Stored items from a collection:
[Start of section]

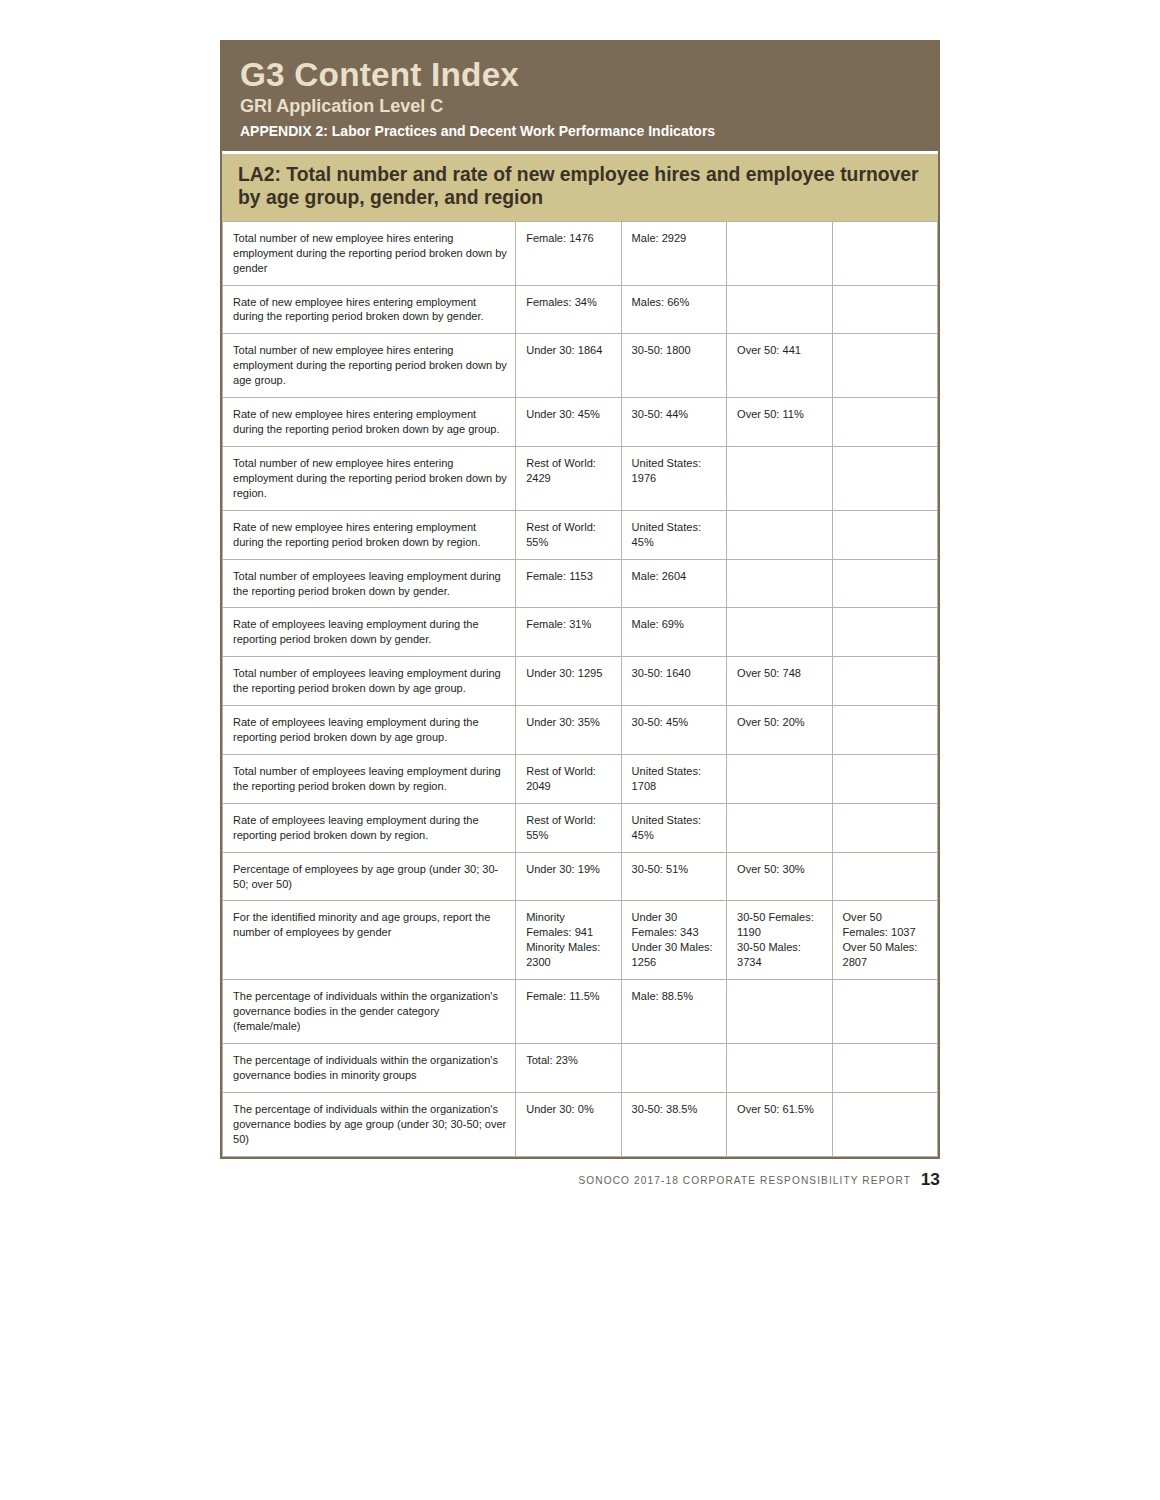G3 Content Index
GRI Application Level C
APPENDIX 2: Labor Practices and Decent Work Performance Indicators
LA2: Total number and rate of new employee hires and employee turnover
by age group, gender, and region
| Total number of new employee hires entering employment during the reporting period broken down by gender | Female: 1476 | Male: 2929 | | |
| Rate of new employee hires entering employment during the reporting period broken down by gender. | Females: 34% | Males: 66% | | |
| Total number of new employee hires entering employment during the reporting period broken down by age group. | Under 30: 1864 | 30-50: 1800 | Over 50: 441 | |
| Rate of new employee hires entering employment during the reporting period broken down by age group. | Under 30: 45% | 30-50: 44% | Over 50: 11% | |
| Total number of new employee hires entering employment during the reporting period broken down by region. | Rest of World: 2429 | United States: 1976 | | |
| Rate of new employee hires entering employment during the reporting period broken down by region. | Rest of World: 55% | United States: 45% | | |
| Total number of employees leaving employment during the reporting period broken down by gender. | Female: 1153 | Male: 2604 | | |
| Rate of employees leaving employment during the reporting period broken down by gender. | Female: 31% | Male: 69% | | |
| Total number of employees leaving employment during the reporting period broken down by age group. | Under 30: 1295 | 30-50: 1640 | Over 50: 748 | |
| Rate of employees leaving employment during the reporting period broken down by age group. | Under 30: 35% | 30-50: 45% | Over 50: 20% | |
| Total number of employees leaving employment during the reporting period broken down by region. | Rest of World: 2049 | United States: 1708 | | |
| Rate of employees leaving employment during the reporting period broken down by region. | Rest of World: 55% | United States: 45% | | |
| Percentage of employees by age group (under 30; 30-50; over 50) | Under 30: 19% | 30-50: 51% | Over 50: 30% | |
| For the identified minority and age groups, report the number of employees by gender | Minority Females: 941 Minority Males: 2300 | Under 30 Females: 343 Under 30 Males: 1256 | 30-50 Females: 1190 30-50 Males: 3734 | Over 50 Females: 1037 Over 50 Males: 2807 |
| The percentage of individuals within the organization's governance bodies in the gender category (female/male) | Female: 11.5% | Male: 88.5% | | |
| The percentage of individuals within the organization's governance bodies in minority groups | Total: 23% | | | |
| The percentage of individuals within the organization's governance bodies by age group (under 30; 30-50; over 50) | Under 30: 0% | 30-50: 38.5% | Over 50: 61.5% | |
Sonoco 2017-18 Corporate Responsibility Report 13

[End of section]

What you need to do:
Your job is to return all lines above that hold the word "minority".

Output for this exercise:
| For the identified minority and age groups, report the number of employees by gender | Minority Females: 941 Minority Males: 2300 | Under 30 Females: 343 Under 30 Males: 1256 | 30-50 Females: 1190 30-50 Males: 3734 | Over 50 Females: 1037 Over 50 Males: 2807 |
| The percentage of individuals within the organization's governance bodies in minority groups | Total: 23% | | | |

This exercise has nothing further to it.